■ WORK REQUEST ■
Report back every line of the entries that contains "nose", exactly as written.

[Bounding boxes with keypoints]
Start of Block
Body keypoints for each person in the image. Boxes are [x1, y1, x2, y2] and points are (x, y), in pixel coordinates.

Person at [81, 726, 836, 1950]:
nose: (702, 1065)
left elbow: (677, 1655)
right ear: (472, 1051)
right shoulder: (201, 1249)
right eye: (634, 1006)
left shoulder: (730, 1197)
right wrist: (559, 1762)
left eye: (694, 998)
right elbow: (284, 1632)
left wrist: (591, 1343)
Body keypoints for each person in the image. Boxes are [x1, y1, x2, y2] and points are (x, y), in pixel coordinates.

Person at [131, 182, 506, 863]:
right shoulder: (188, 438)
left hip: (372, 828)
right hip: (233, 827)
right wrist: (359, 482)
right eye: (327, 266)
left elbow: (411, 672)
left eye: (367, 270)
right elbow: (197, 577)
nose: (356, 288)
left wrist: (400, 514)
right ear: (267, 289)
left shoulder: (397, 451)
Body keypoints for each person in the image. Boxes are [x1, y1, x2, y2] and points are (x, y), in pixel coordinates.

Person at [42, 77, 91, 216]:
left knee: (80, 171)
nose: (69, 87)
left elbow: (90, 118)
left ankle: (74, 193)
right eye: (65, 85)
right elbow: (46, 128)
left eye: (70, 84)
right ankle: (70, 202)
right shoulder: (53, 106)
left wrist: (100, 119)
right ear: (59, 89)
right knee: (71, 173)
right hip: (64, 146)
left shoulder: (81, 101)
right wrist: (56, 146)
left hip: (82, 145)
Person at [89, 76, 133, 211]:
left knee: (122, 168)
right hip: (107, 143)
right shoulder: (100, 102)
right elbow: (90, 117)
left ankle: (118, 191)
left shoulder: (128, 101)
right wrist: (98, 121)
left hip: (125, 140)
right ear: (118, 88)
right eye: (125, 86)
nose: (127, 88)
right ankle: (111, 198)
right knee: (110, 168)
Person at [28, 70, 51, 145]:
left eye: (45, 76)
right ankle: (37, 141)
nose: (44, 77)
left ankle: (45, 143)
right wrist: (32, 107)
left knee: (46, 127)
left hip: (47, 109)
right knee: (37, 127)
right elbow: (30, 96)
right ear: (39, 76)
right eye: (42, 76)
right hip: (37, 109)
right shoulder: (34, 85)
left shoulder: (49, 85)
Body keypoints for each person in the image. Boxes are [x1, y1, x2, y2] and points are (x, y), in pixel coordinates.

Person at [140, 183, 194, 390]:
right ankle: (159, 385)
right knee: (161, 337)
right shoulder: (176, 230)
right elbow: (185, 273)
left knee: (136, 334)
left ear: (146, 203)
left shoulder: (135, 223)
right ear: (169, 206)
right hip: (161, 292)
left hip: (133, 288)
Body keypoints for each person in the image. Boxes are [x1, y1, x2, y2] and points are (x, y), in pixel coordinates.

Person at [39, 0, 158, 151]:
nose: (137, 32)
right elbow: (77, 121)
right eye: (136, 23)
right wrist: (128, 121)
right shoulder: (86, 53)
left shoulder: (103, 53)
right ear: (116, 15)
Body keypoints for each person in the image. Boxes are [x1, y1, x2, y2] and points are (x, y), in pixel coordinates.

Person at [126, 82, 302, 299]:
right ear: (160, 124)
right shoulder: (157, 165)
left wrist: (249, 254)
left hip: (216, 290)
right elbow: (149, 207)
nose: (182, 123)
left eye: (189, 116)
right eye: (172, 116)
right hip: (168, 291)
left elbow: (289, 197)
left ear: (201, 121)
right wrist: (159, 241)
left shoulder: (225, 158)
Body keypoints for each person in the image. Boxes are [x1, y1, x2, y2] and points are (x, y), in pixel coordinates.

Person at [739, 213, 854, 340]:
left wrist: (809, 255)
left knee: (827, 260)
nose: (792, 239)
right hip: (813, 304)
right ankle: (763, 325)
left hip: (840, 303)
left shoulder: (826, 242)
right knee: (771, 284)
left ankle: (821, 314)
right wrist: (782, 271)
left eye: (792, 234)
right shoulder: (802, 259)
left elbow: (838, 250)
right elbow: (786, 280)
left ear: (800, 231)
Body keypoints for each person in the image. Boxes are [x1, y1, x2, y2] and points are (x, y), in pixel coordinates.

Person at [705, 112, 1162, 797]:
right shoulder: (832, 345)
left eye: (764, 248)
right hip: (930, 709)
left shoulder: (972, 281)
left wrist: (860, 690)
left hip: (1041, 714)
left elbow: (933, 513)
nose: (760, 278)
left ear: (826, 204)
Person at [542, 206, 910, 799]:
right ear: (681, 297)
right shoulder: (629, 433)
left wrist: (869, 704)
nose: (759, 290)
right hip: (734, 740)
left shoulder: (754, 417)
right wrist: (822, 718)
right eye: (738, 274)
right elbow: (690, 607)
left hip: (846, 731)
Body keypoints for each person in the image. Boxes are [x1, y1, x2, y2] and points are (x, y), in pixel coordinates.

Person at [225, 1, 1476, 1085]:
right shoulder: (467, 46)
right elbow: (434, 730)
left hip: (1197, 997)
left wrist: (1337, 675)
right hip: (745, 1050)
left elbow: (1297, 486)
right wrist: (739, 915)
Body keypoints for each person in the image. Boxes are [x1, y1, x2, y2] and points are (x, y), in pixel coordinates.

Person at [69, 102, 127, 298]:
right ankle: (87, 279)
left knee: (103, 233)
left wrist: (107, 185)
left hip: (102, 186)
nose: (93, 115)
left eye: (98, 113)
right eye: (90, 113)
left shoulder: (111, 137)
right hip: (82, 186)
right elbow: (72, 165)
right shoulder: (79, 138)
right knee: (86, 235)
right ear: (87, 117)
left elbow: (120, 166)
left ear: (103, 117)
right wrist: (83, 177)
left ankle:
End of Block
■ SOLUTION FOR THIS TASK ■
nose: (702, 1065)
nose: (356, 288)
nose: (69, 87)
nose: (127, 88)
nose: (44, 77)
nose: (137, 32)
nose: (182, 123)
nose: (792, 239)
nose: (760, 278)
nose: (759, 290)
nose: (93, 115)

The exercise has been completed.